=== DATASET RECORDS ===
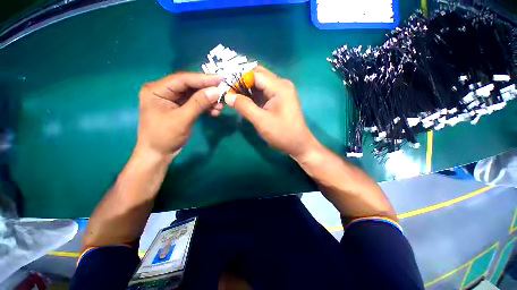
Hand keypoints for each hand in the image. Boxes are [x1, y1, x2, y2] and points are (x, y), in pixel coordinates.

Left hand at [137, 73, 222, 157]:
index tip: (221, 78)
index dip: (203, 78)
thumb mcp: (182, 119)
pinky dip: (205, 107)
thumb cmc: (165, 137)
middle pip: (190, 86)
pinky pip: (195, 103)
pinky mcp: (179, 108)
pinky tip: (215, 112)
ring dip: (208, 100)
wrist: (158, 154)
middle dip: (207, 91)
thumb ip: (199, 103)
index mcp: (157, 89)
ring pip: (194, 95)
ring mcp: (172, 100)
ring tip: (220, 106)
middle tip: (223, 92)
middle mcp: (164, 91)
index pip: (183, 79)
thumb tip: (216, 91)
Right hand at [225, 66, 318, 158]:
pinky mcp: (279, 99)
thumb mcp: (261, 121)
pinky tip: (244, 101)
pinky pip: (263, 93)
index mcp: (279, 87)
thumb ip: (244, 106)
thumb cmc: (282, 134)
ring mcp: (281, 92)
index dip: (239, 78)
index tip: (226, 87)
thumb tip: (227, 96)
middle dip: (242, 82)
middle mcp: (281, 85)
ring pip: (259, 84)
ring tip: (233, 96)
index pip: (255, 73)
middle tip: (228, 91)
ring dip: (246, 89)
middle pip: (258, 76)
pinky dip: (253, 95)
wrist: (299, 145)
===
# ABOUT THIS TASK:
Copy the records above exactly, leaving out every picture.

# COMPLETED EXERCISE:
Hand keypoints for each hand in the image. Boxes are [x1, y1, x2, y2] and points are (x, y), in pixel coordinates.

Left hand at [137, 73, 222, 157]:
index tip: (221, 78)
index dip: (203, 78)
thumb mcp: (182, 119)
pinky dip: (205, 107)
thumb cmc: (165, 137)
middle pip: (190, 86)
pinky pip: (195, 103)
pinky mcp: (179, 108)
pinky tip: (215, 112)
ring dip: (208, 100)
wrist: (158, 154)
middle dip: (207, 91)
thumb ip: (199, 103)
index mcp: (157, 89)
ring pip: (194, 95)
ring mcp: (172, 100)
ring tip: (220, 106)
middle tip: (223, 92)
middle mcp: (164, 91)
index pip: (183, 79)
thumb tip: (216, 91)
Right hand at [225, 66, 318, 158]:
pinky mcp: (279, 99)
thumb mcp: (261, 121)
pinky tip: (244, 101)
pinky pip: (263, 93)
index mcp: (279, 87)
thumb ip: (244, 106)
thumb cmc: (282, 134)
ring mcp: (281, 92)
index dip: (239, 78)
index tip: (226, 87)
thumb tip: (227, 96)
middle dip: (242, 82)
middle mcp: (281, 85)
ring pip: (259, 84)
ring tip: (233, 96)
index pip: (255, 73)
middle tip: (228, 91)
ring dip: (246, 89)
middle pip: (258, 76)
pinky dip: (253, 95)
wrist: (299, 145)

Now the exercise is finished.